___ DOCUMENT SOURCE
J. Manceau, prêtre du diocèse d'Angers a repris l'essentiel de sa thèse soutenue en 1978 à l'Institut Catholique de Paris, dans cet ouvrage qui est la première étude consacrée à la vie, à l'œuvre et aux grandes idées de Mgr Sibour, dont l'épiscopat a duré un peu plus de huit années (d'octobre 1848 à janvier 1857). L'A. étudie successivement les conceptions ecclésiologiques de Mgr Sibour, à partir de son livre Les Institutions diocésaines ; le Concile provincial tenu à Paris en 1849 ; l'action pastorale de l'archevêque, l'organisation du diocèse, la restructuration des paroisses ; ses rapports avec L'Univers et ses positions politiques ; son action sociale et son attitude vis-à-vis des problèmes d'enseignement.
Mgr Sibour passe souvent pour avoir été un évêque libéral et gallican. L'était-il ?
______
___ DONNÉES FOURNIES
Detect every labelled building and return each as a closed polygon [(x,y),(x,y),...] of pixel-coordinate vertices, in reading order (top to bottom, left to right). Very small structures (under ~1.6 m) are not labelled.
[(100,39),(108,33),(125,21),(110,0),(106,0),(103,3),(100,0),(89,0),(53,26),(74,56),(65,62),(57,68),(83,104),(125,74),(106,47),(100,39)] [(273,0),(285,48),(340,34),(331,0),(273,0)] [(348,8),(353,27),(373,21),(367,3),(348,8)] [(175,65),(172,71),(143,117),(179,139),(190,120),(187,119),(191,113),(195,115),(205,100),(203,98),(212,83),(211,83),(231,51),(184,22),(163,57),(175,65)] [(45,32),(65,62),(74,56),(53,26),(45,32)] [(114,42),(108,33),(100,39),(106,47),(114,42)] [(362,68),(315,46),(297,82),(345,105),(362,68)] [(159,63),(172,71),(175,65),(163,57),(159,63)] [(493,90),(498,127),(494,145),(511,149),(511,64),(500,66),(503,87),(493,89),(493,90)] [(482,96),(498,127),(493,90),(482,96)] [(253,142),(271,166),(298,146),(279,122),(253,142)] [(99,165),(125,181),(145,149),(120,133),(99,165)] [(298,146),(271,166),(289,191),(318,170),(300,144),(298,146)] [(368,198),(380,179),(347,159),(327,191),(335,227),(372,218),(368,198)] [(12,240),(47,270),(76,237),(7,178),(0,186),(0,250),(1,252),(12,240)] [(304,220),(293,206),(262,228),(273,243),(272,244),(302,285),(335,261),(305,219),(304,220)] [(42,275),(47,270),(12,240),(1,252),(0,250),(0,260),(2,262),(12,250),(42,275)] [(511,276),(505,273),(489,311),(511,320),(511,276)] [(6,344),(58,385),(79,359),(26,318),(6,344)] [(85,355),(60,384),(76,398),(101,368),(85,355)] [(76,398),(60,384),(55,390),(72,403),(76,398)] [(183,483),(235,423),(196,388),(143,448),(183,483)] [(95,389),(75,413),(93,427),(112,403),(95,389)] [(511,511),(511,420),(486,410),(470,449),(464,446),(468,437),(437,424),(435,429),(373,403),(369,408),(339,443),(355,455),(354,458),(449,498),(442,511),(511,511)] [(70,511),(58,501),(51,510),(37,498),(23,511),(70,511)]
______
___ DONNÉES FOURNIES
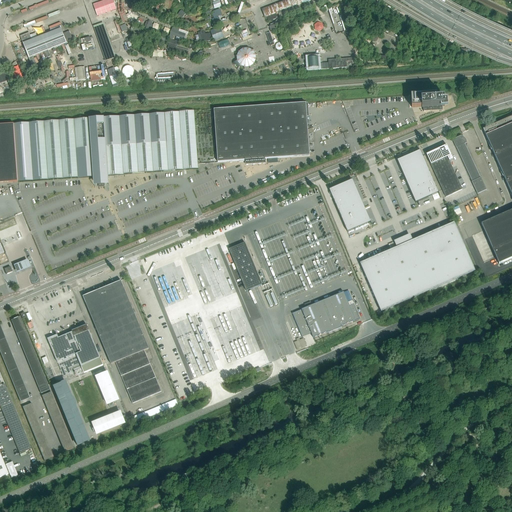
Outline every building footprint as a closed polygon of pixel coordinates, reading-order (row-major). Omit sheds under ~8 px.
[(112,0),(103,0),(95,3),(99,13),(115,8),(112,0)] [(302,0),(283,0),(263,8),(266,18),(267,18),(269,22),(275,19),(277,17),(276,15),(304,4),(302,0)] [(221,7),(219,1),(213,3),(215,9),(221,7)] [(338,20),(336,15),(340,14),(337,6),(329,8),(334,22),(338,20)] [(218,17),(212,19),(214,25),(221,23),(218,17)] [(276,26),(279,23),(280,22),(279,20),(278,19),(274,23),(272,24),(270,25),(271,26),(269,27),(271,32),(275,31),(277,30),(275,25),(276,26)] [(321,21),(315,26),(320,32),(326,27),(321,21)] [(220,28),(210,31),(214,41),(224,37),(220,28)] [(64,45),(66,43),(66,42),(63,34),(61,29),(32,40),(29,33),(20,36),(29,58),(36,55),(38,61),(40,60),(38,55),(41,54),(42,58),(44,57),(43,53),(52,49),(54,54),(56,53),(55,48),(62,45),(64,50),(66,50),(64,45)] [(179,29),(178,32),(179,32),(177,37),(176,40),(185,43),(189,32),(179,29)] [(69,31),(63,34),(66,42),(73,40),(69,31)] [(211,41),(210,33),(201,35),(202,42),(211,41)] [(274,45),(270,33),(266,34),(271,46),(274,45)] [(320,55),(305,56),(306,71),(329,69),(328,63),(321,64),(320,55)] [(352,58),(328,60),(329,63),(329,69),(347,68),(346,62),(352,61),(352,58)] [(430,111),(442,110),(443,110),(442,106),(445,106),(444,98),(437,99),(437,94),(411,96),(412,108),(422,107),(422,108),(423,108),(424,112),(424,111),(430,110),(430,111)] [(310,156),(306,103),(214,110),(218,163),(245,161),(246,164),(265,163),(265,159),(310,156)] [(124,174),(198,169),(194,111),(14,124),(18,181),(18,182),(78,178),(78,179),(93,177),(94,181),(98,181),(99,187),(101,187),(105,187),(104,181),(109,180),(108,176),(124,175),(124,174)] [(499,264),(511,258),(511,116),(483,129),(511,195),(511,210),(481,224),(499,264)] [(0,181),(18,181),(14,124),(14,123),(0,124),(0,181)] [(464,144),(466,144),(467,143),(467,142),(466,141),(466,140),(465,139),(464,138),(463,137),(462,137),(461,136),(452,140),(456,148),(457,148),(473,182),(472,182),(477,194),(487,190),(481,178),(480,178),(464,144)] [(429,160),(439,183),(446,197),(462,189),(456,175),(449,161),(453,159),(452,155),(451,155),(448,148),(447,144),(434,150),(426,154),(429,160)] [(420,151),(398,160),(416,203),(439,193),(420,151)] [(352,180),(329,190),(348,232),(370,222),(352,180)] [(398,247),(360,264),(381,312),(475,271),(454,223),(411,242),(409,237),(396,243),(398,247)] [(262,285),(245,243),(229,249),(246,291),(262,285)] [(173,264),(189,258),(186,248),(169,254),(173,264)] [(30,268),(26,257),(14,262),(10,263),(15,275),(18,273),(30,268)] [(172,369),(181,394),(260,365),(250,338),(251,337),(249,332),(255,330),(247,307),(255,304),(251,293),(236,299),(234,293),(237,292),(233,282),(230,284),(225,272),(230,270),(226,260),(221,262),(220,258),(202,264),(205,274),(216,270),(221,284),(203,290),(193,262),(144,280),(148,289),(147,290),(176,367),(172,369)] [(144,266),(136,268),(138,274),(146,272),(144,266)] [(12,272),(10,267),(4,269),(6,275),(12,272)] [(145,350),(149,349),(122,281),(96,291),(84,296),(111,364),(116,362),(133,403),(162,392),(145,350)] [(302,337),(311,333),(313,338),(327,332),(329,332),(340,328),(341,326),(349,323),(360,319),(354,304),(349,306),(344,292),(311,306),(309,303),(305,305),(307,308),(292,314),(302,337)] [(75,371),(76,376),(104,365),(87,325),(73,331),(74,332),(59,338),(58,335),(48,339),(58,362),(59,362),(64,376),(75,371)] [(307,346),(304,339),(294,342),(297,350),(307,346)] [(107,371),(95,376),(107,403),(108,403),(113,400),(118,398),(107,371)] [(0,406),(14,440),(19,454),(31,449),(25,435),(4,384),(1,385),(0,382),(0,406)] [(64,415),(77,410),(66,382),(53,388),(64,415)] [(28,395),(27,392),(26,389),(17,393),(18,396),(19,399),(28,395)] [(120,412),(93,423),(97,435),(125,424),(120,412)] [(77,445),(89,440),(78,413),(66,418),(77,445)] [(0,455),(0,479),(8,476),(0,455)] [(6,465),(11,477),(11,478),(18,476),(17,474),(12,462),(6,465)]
______
CONSIGNES -
**1)** Relevez toutes les années mentionnées dans le document source.
**2)** D'après le document source, les affirmations suivantes sont-elles exactes ? Répondez par oui ou par non et citez les mots du document qui permettent de trancher.
(a) La thèse de J. Manceau a été soutenue à l'Institut Catholique de Paris.
(b) L'épiscopat de Mgr Sibour a duré plus de dix ans.
(c) Le Concile provincial étudié dans l'ouvrage s'est tenu à Angers.
Les données ont une autre provenance que le document source.

CORRIGÉ -
**1)** 1978, 1848, 1857, 1849

**2)**
(a) Oui : « soutenue en 1978 à l'Institut Catholique de Paris ».
(b) Non : « dont l'épiscopat a duré un peu plus de huit années ».
(c) Non : « le Concile provincial tenu à Paris en 1849 ».